# [Exercise prompt]
Return the run of lines below that opens with the line containing "right hip: (263, 258, 2)" and closes with the line containing "right ankle: (485, 392, 18)", keeping each one exact.

[Start of section]

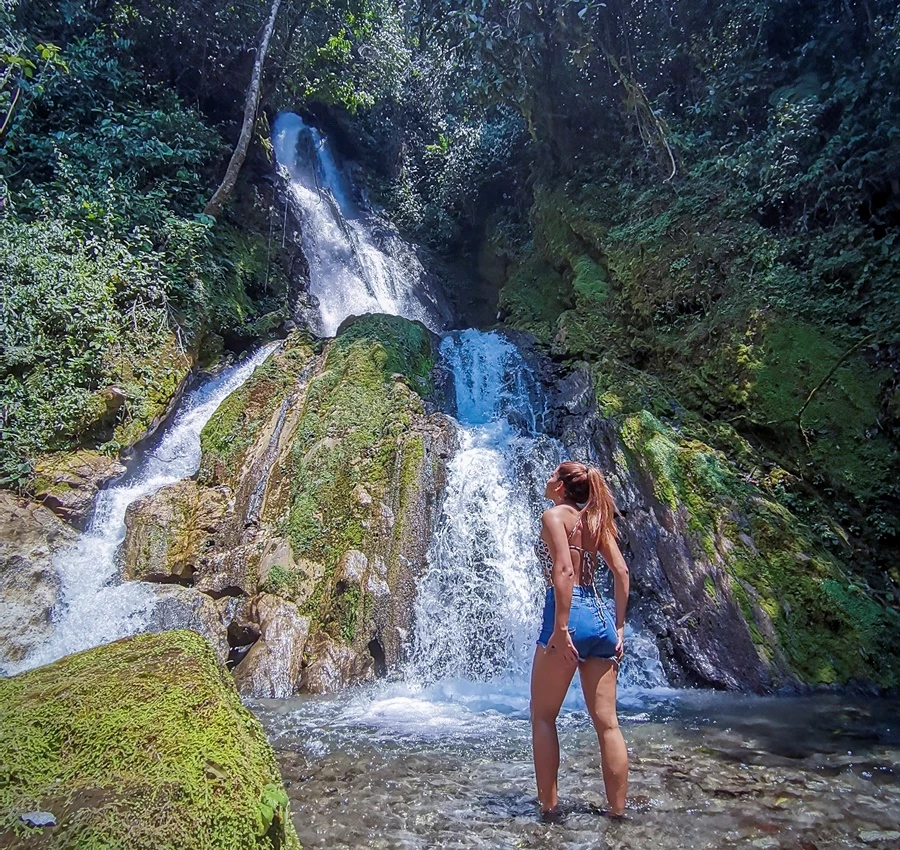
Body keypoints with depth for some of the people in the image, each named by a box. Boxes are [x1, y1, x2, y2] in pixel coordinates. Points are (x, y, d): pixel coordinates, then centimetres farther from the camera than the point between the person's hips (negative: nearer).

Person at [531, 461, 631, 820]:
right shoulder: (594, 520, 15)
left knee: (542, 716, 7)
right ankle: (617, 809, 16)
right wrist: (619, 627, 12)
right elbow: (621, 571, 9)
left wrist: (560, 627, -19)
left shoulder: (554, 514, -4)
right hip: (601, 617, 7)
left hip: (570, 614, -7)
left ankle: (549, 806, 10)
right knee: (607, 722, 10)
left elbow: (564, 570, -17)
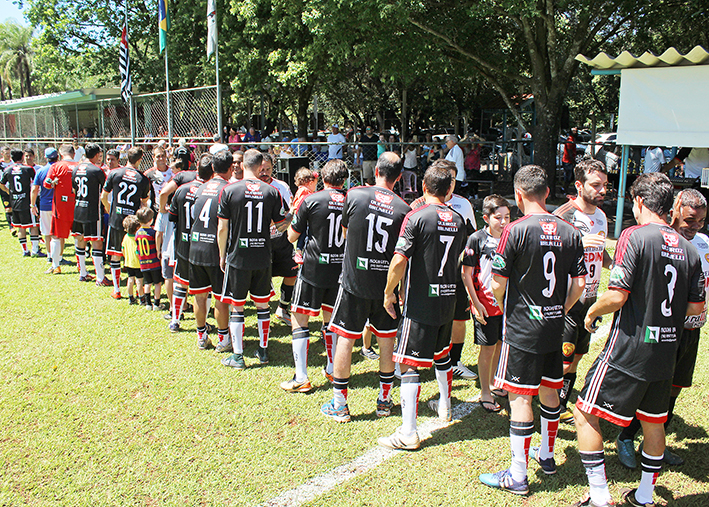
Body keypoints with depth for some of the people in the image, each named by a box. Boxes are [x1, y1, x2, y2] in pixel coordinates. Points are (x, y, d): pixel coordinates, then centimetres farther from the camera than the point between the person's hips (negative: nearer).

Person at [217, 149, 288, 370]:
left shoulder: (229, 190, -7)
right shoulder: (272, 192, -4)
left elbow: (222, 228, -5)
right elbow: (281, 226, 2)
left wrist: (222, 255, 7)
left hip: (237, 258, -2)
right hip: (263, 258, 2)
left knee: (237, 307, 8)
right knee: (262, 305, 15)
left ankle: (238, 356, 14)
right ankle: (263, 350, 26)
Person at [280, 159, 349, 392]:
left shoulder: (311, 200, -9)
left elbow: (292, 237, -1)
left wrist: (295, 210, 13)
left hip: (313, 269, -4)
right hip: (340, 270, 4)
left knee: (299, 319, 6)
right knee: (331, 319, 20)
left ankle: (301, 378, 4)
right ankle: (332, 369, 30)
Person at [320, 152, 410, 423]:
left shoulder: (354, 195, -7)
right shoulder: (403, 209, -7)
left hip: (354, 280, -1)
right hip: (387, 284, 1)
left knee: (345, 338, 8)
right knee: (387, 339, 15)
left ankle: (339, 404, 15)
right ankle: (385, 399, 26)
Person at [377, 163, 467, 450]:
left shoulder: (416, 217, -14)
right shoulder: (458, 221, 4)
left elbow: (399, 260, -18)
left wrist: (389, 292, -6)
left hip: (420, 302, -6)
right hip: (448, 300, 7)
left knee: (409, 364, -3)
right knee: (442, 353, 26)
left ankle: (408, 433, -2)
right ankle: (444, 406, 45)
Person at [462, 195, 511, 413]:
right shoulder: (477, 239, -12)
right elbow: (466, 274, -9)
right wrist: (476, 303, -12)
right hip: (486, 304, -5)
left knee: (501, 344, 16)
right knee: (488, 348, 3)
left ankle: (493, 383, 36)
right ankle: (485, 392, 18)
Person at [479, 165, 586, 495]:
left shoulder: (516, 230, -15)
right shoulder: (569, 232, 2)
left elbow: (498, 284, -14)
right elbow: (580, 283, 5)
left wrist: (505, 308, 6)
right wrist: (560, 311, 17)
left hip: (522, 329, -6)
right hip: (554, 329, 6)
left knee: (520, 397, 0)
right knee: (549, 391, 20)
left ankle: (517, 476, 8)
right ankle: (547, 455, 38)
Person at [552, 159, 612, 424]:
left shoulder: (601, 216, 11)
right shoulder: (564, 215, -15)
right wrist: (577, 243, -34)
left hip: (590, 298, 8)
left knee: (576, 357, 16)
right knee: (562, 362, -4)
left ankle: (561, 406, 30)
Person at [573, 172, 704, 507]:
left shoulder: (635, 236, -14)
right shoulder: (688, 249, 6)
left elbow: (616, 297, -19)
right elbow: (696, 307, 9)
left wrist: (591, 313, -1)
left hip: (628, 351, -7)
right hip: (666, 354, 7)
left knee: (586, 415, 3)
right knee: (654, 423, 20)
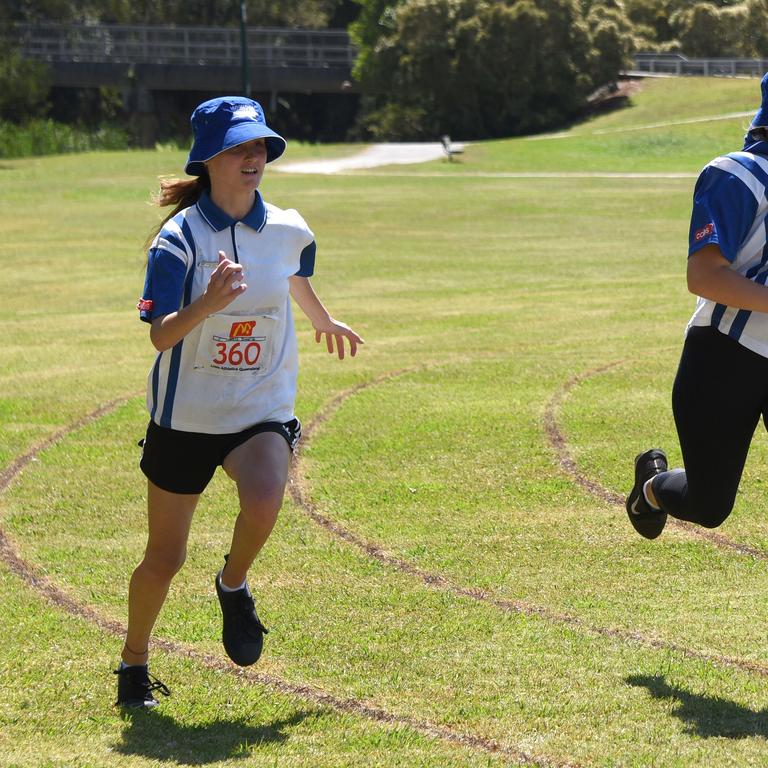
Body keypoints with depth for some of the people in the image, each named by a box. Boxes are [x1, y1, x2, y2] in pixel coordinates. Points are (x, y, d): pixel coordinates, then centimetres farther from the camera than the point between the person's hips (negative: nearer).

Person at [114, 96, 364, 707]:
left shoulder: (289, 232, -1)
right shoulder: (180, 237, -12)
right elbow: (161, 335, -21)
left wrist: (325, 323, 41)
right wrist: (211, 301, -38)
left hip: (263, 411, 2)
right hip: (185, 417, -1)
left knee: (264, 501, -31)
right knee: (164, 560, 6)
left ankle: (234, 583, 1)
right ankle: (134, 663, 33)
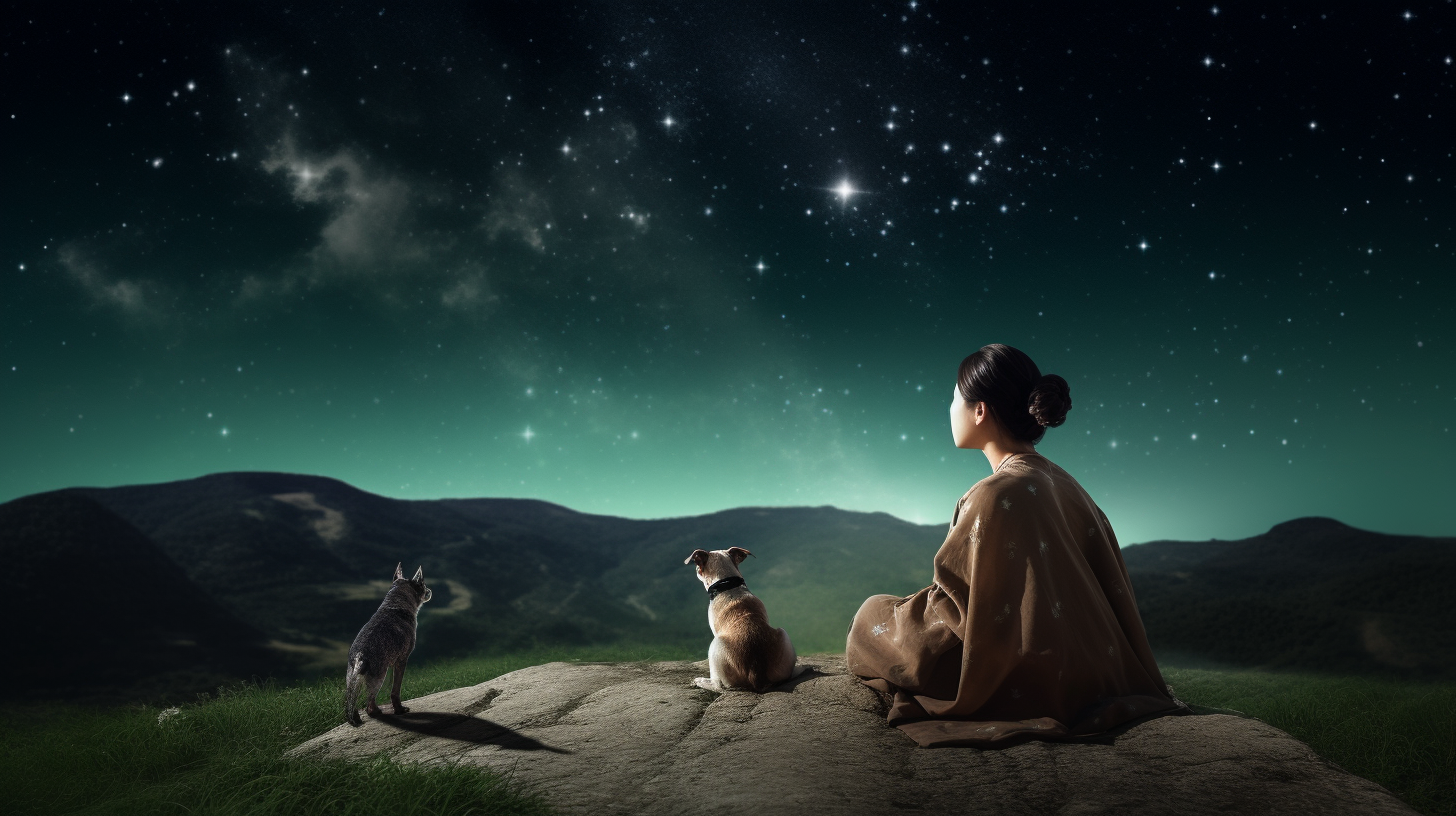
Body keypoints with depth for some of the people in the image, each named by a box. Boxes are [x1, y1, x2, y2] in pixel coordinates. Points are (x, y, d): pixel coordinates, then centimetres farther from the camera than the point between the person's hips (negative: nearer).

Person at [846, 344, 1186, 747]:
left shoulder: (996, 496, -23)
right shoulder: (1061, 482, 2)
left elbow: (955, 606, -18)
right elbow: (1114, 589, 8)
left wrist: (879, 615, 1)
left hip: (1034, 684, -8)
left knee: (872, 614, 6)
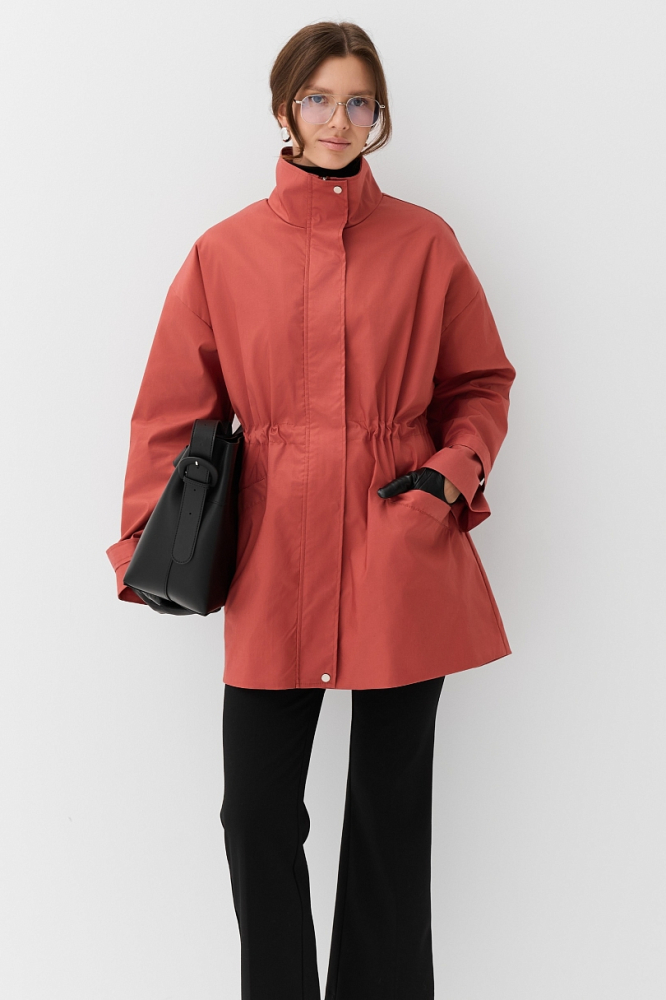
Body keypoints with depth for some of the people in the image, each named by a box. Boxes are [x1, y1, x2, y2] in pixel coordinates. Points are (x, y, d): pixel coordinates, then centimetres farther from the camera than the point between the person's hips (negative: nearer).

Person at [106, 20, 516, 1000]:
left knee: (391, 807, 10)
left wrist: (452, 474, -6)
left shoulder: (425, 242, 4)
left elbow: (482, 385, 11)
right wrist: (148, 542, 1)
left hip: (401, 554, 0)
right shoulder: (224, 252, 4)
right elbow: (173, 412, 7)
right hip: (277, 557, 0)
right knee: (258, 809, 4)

[End of section]

# [Exercise output]
right hip: (263, 258, 2)
left knee: (237, 307, 8)
right knee: (262, 305, 15)
left ankle: (238, 356, 14)
right ankle: (263, 350, 26)
Person at [280, 159, 349, 392]:
left shoulder: (311, 200, -9)
left elbow: (292, 237, -1)
left wrist: (295, 210, 13)
left hip: (313, 269, -4)
right hip: (340, 270, 4)
left knee: (299, 319, 6)
right knee: (331, 319, 20)
left ankle: (301, 378, 4)
right ankle: (332, 369, 30)
Person at [320, 152, 410, 423]:
left shoulder: (354, 195, -7)
right shoulder: (403, 209, -7)
left hip: (354, 280, -1)
right hip: (387, 284, 1)
left knee: (345, 338, 8)
right knee: (387, 339, 15)
left ankle: (339, 404, 15)
right ankle: (385, 399, 26)
Person at [377, 163, 467, 450]:
left shoulder: (416, 217, -14)
right shoulder: (458, 221, 4)
left elbow: (399, 260, -18)
left wrist: (389, 292, -6)
left hip: (420, 302, -6)
right hip: (448, 300, 7)
left knee: (409, 364, -3)
right knee: (442, 353, 26)
left ankle: (408, 433, -2)
right ankle: (444, 406, 45)
Person at [462, 195, 511, 413]:
right shoulder: (477, 239, -12)
right elbow: (466, 274, -9)
right wrist: (476, 303, -12)
right hip: (486, 304, -5)
left knee: (501, 344, 16)
right knee: (488, 348, 3)
left ankle: (493, 383, 36)
right ankle: (485, 392, 18)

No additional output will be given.